> **Assignment**: Whenever an image turns up, omit it and return the remaining data exactly.

++++

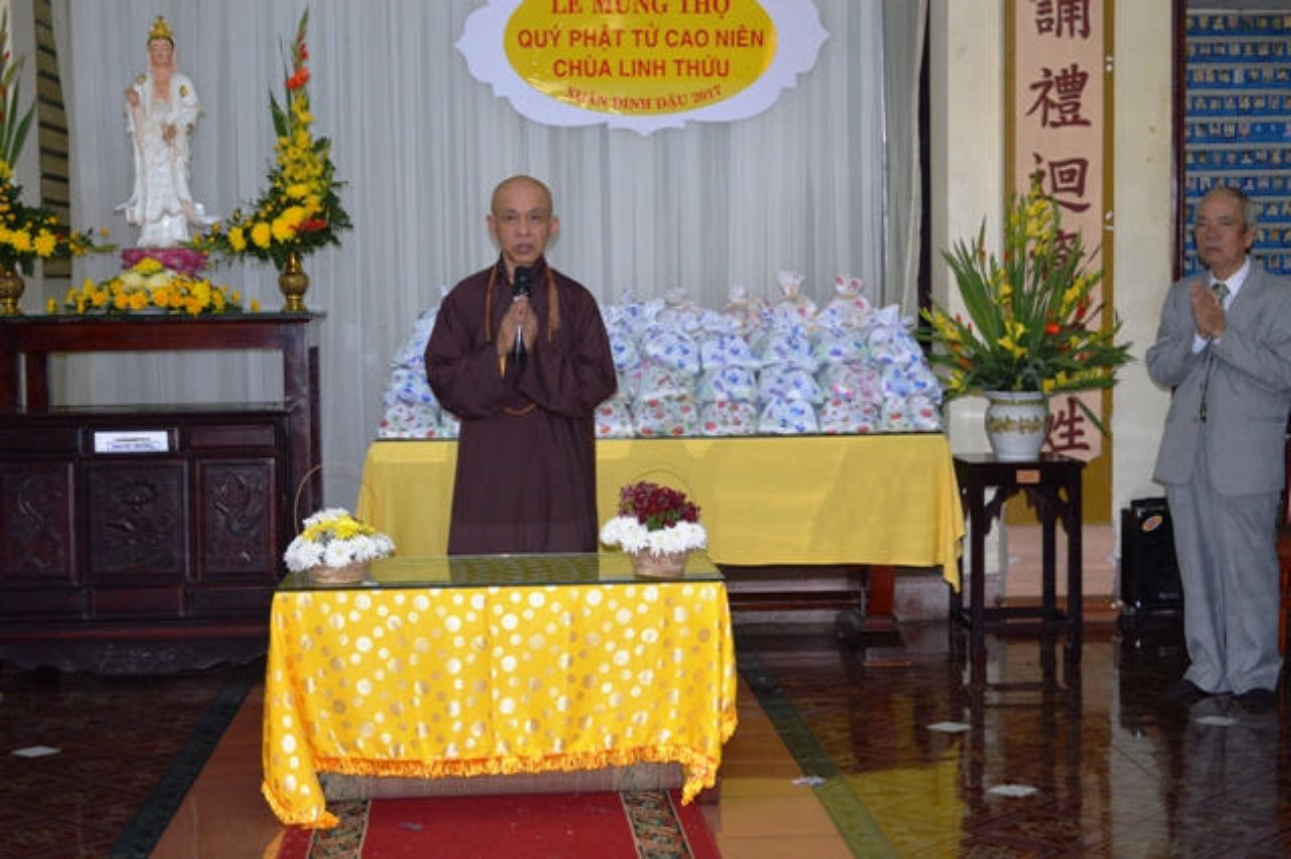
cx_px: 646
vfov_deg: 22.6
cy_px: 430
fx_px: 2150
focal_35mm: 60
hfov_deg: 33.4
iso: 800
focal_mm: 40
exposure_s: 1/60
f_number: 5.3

++++

> **Exercise answer**:
cx_px: 646
vfov_deg: 22.6
cy_px: 430
fx_px: 2150
focal_35mm: 60
hfov_deg: 33.4
iso: 800
focal_mm: 40
exposure_s: 1/60
f_number: 5.3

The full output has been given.